Sylvia: Going into making Dead Hooker in a Trunk, we knew that we would have to have craziness to get people interested. The title alone has gotten people fascinated in the film, but has also had people get instantly turned off from the film. […]
Jen: We’ve really been embraced by the horror community. Perhaps we’re just fortunate or all the cruelty is done behind our backs. I’m really grateful to the horror community for their support of us and our work. I still think that we do have a ways to go in the way of the work. Simply because a film is made by a woman we shouldn’t think it’s wonderful or crap. We should let the work speak for itself. If a man makes a movie and it’s shit, everyone jumps on him. I’ve seen women make crap and have their work protected because it was apparently some great accomplishment that the poor dear even tried. Now, don’t get me wrong. I have a great deal of respect for any man or woman who has the balls to go out and make a film. It’s rough and you deserve a lot of credit for pulling it off. However, I’m a feminist who believes women shouldn’t be cut breaks because of their gender. Even if it’s positive, it’s still sexist. I think men and women should be treated as equals [Amen to that! - K]. Besides, it toughens women up. And you need to be tough in this business. You ever read the Preacher comics? There’s a bit Sylv loves where one of the badasses are talking about terrorist situations and he says kill the women first. Because if a woman is standing among those men, she’s not only worked every bit as hard as them to prove she deserves to be there, she’s blown away her male competition and she is truly a threat to be reckoned with.
I don’t even know what they’re trying to say. I mean, I’m always disappointed that they don’t often address the gendered issues in their work head-on (especially given that they went through, like, 20 minutes of talking about the use of stereotypes and tropes in their film without even mentioning how those tropes are implicitly gendered.) I don’t want to be like, “Hey lady filmmakers! Be the spokesperson for your entire gender! You must be a feminist! Because you are a lady! Talk more about being a lady!” But I mean, freals: their movie is called Dead Hooker in a Trunk. That’s calling for commentary. And, frankly, I call bullshit on that whole discussion above.

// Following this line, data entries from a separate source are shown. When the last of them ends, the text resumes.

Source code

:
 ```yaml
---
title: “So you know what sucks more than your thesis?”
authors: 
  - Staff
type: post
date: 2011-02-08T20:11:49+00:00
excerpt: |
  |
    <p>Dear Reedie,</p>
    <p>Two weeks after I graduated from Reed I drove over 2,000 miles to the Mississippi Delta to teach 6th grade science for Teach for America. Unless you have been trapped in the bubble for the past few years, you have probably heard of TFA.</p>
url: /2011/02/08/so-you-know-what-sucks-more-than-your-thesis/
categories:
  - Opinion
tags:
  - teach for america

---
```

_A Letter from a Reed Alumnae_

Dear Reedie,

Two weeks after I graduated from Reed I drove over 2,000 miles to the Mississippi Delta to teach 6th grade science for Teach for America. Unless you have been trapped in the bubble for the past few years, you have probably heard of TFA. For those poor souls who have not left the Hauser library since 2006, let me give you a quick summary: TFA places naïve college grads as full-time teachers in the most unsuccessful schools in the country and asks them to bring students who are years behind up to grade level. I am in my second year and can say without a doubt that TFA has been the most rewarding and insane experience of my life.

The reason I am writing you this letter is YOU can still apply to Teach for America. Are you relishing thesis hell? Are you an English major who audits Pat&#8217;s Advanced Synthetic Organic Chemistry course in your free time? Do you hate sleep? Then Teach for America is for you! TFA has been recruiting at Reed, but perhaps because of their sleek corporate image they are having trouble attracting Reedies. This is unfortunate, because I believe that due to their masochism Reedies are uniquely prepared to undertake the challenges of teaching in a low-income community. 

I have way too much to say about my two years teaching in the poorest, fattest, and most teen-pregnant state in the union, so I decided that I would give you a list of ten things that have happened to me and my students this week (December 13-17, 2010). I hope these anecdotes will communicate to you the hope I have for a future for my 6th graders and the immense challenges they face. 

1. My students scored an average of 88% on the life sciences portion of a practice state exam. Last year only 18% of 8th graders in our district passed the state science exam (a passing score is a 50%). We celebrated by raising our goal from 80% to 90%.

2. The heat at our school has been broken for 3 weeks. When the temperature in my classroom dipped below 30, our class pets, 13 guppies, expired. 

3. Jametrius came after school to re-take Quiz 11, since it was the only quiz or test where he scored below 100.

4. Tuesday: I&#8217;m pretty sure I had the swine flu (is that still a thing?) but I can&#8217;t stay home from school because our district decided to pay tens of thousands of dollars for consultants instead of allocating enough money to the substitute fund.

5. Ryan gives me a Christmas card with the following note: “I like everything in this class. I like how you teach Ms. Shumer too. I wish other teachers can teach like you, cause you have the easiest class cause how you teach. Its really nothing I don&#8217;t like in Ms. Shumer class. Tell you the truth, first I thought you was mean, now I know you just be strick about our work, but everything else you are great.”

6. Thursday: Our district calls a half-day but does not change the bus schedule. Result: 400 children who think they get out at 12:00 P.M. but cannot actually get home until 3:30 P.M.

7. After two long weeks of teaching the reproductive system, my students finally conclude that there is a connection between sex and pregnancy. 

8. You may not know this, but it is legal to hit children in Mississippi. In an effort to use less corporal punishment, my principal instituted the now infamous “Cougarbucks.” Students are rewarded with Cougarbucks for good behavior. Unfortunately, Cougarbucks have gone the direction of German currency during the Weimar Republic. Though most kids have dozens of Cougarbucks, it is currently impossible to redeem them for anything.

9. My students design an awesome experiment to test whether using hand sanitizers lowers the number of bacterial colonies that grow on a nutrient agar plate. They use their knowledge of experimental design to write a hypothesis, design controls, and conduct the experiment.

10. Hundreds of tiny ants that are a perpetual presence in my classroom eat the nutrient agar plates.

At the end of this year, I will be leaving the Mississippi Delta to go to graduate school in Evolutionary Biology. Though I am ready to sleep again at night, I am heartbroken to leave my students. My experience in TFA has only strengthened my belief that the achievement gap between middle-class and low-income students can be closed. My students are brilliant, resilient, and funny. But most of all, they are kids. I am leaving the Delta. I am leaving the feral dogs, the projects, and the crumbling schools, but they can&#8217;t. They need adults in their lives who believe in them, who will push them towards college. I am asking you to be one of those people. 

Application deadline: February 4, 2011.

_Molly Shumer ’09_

Honestly, I don’t know anything about the industry of film production that I didn’t pick up from Lucas over dinner after he comes home from shoots or just like, in the Lloyd Kaufman books he leaves in the bathroom. (Or the porn industry, I guess.) But I seriously doubt women are getting cut any slack in this industry, especially in genre films. I mean, maybe, maybe, once in a while. You know, the Sally Ride effect: you are a powerful feminist because you did something! So proud of you! But I’m pretty positive that 90% of the women who even try to make films can’t get their ideas pushed far enough through to even get reception. You know, because they are women.
But all I really know about is visual language, slut-shaming, dead hookers, Trachtenberg getting her head cut off, high school parties, Sontag, Arnheim and Johannes Fabian.
Lucas says it sounds like they’re just glossing over their politics to protect their asses—kind of like the Italian guys who were clearly making postcolonial statements, but every time someone asked about it, they were like, “Nope. Just Cannibals. It’s a movie about Cannibals.”
I haven’t seen Dead Hooker in a Trunk, actually. Obviously I’m interested in it. But it also reminds me stylistically of all that Blaise Christie porn I watched when I was a freshman in college, the ones with that tiny tattooed cokehead girl that I went to school with in Flint, where they were always getting fucked on meth and listening to, like, “Rabbit Fur Coat” and Radiohead. I just don’t know if I can go there again. So L.A.